- IATA: KIP; ICAO: KCWC; FAA LID: CWC;

Summary
- Airport type: Public
- Owner: City of Wichita Falls
- Serves: Wichita Falls, Texas
- Elevation AMSL: 1,003 ft (306 m)
- Coordinates: 33°51′38″N 098°29′25″W﻿ / ﻿33.86056°N 98.49028°W

Map
- CWC Location within Texas

Runways
| Direction | Length |  | Surface |
| ft | m |
| 17/35 | 4,450 | 1,356 | Concrete |

Statistics (2017)
- Aircraft operations (year ending 12/7/2017): 33,770
- Based aircraft: 75
- Source: Federal Aviation Administration

= Kickapoo Downtown Airport =

Kickapoo Downtown Airport is a city-owned public use airport located three nautical miles (6 km) south of the central business district of Wichita Falls, a city in Wichita County, Texas, United States.

Although most U.S. airports use the same three-letter location identifier for the FAA and IATA, this airport is assigned CWC by the FAA and KIP by the IATA (which assigned CWC to Chernovtsy Airport in Chernovtsy, Ukraine).

== Facilities and aircraft ==
Kickapoo Downtown Airport covers an area of 149 acre at an elevation of 1,003 feet (306 m) above mean sea level.
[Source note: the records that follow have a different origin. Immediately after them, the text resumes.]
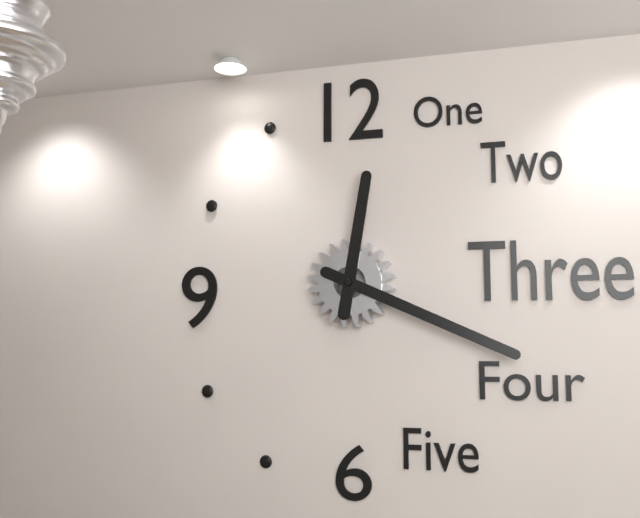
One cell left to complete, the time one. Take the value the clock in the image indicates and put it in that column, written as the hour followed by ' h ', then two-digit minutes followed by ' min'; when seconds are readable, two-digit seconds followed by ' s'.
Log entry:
12 h 19 min
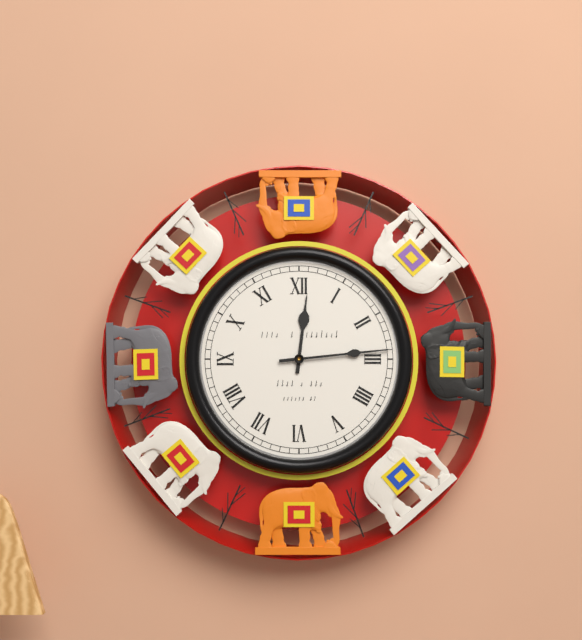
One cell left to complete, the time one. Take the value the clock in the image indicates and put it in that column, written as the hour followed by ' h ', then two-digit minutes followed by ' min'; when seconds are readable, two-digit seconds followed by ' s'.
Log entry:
12 h 14 min
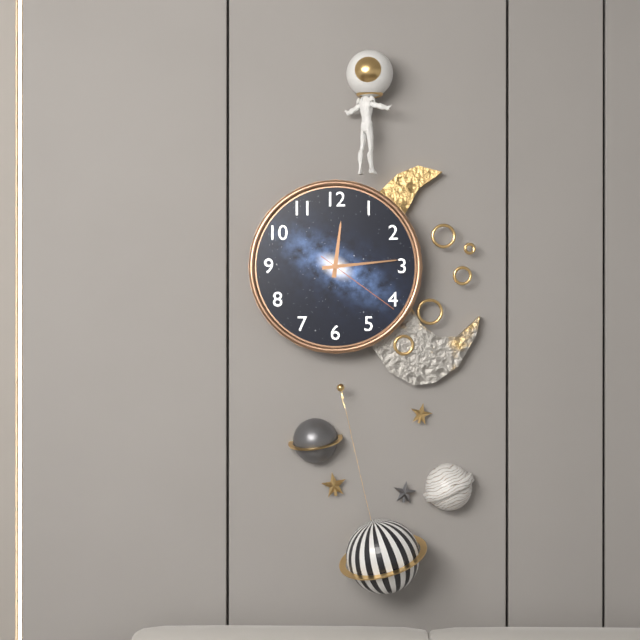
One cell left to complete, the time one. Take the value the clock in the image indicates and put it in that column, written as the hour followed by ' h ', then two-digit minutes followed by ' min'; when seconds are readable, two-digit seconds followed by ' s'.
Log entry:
12 h 14 min 21 s
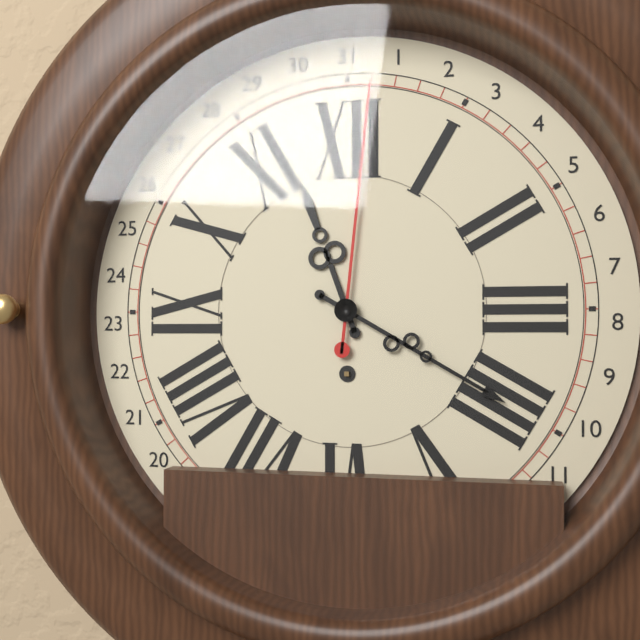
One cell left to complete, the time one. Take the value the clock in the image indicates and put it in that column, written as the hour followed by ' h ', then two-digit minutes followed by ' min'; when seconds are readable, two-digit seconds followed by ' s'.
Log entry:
11 h 20 min 01 s
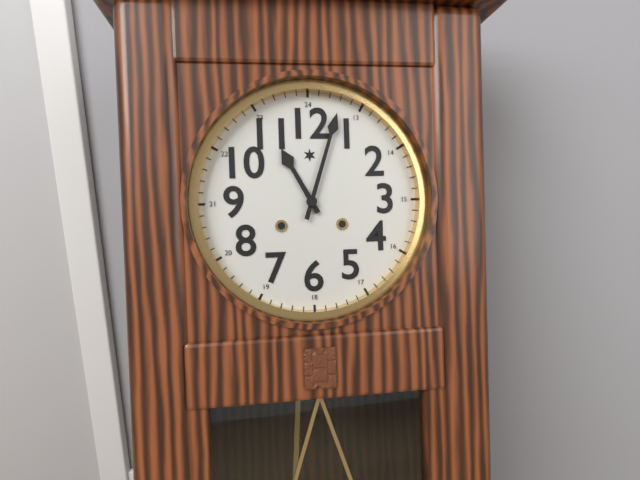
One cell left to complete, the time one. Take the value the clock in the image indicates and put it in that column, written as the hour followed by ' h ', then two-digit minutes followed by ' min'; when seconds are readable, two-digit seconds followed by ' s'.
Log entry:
11 h 03 min
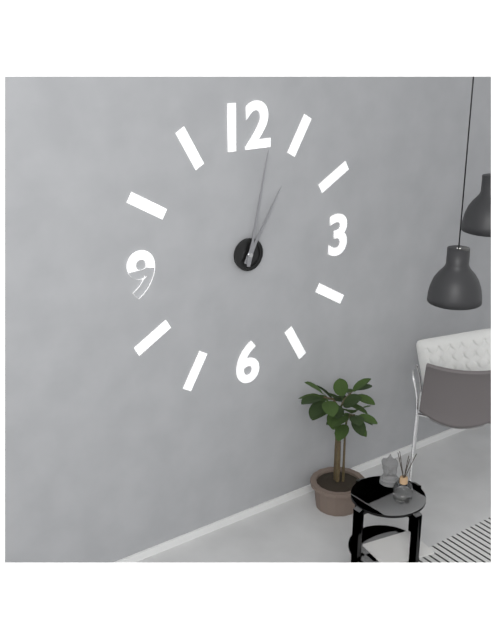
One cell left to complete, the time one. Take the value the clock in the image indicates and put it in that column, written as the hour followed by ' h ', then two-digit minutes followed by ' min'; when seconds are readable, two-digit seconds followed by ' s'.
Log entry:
1 h 02 min
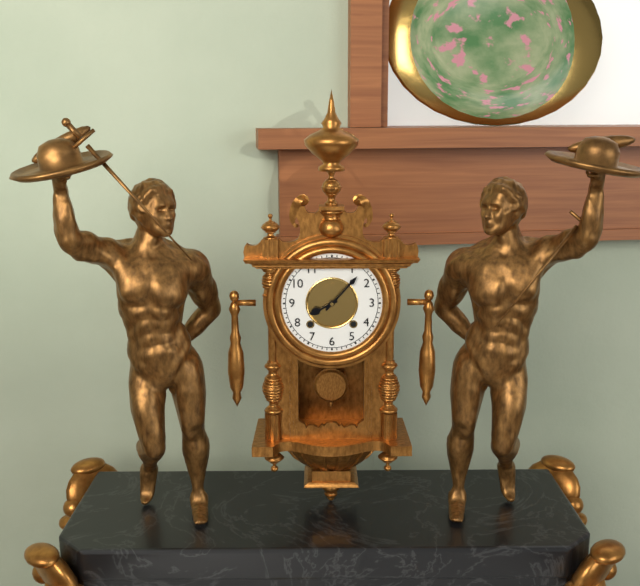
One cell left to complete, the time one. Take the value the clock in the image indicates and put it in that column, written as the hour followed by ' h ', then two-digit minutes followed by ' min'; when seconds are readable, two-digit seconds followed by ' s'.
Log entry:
8 h 07 min
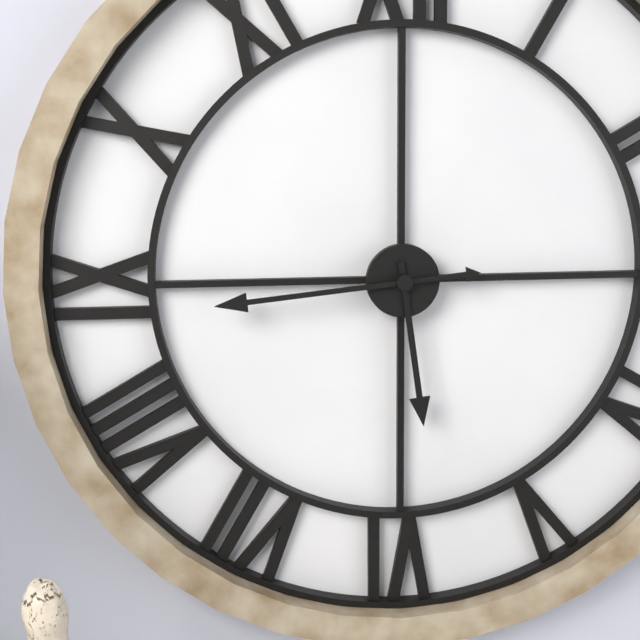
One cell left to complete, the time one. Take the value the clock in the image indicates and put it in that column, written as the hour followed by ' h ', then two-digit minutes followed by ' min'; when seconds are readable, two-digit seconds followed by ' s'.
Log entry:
5 h 44 min
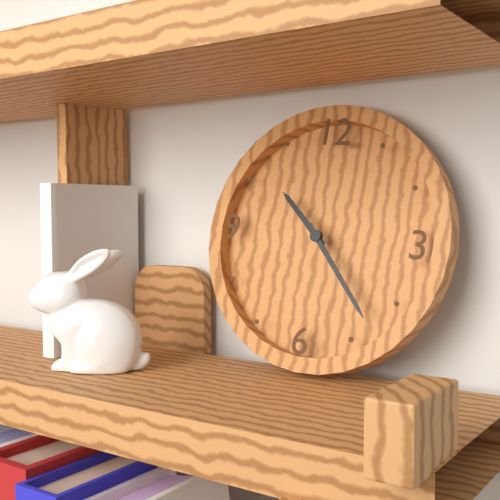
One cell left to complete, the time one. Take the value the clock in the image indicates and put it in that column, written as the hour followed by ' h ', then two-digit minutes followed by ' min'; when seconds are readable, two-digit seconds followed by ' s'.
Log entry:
10 h 23 min
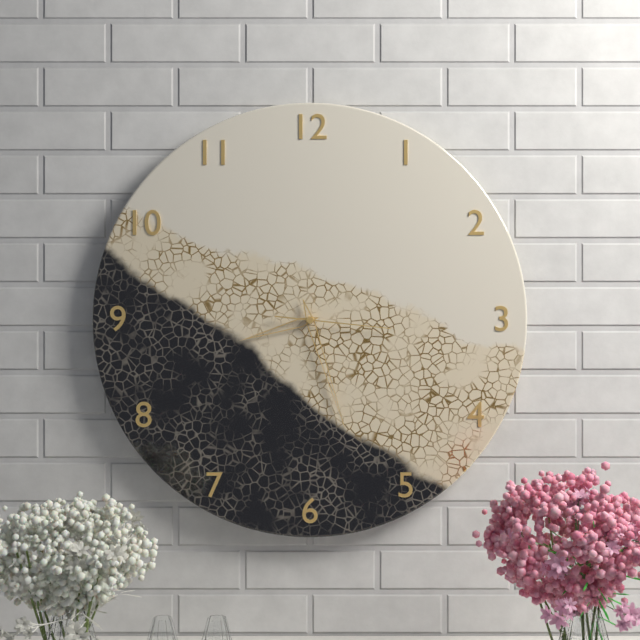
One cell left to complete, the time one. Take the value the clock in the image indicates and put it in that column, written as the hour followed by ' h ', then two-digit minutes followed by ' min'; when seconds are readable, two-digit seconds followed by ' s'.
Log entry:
8 h 27 min 16 s
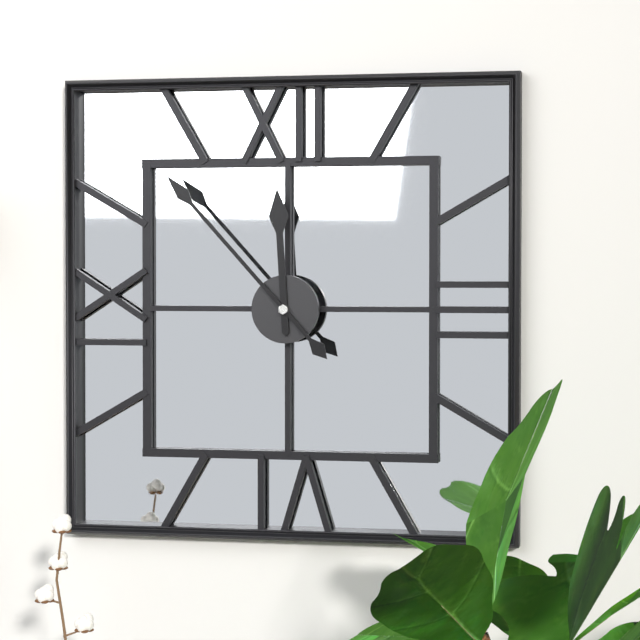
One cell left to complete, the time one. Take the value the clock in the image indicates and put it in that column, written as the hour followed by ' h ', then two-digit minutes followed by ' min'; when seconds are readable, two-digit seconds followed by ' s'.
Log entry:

It has one runway designated 17/35 with a concrete surface measuring 4,450 by 75 feet (1,356 x 23 m).

For the 12-month period ending December 7, 2017, the airport had 33,770 aircraft operations, an average of 92 per day: 100% general aviation, <1% military and <1% air taxi. At that time there were 75 aircraft based at this airport: 57 single-engine, 15 multi-engine, and 3 jet.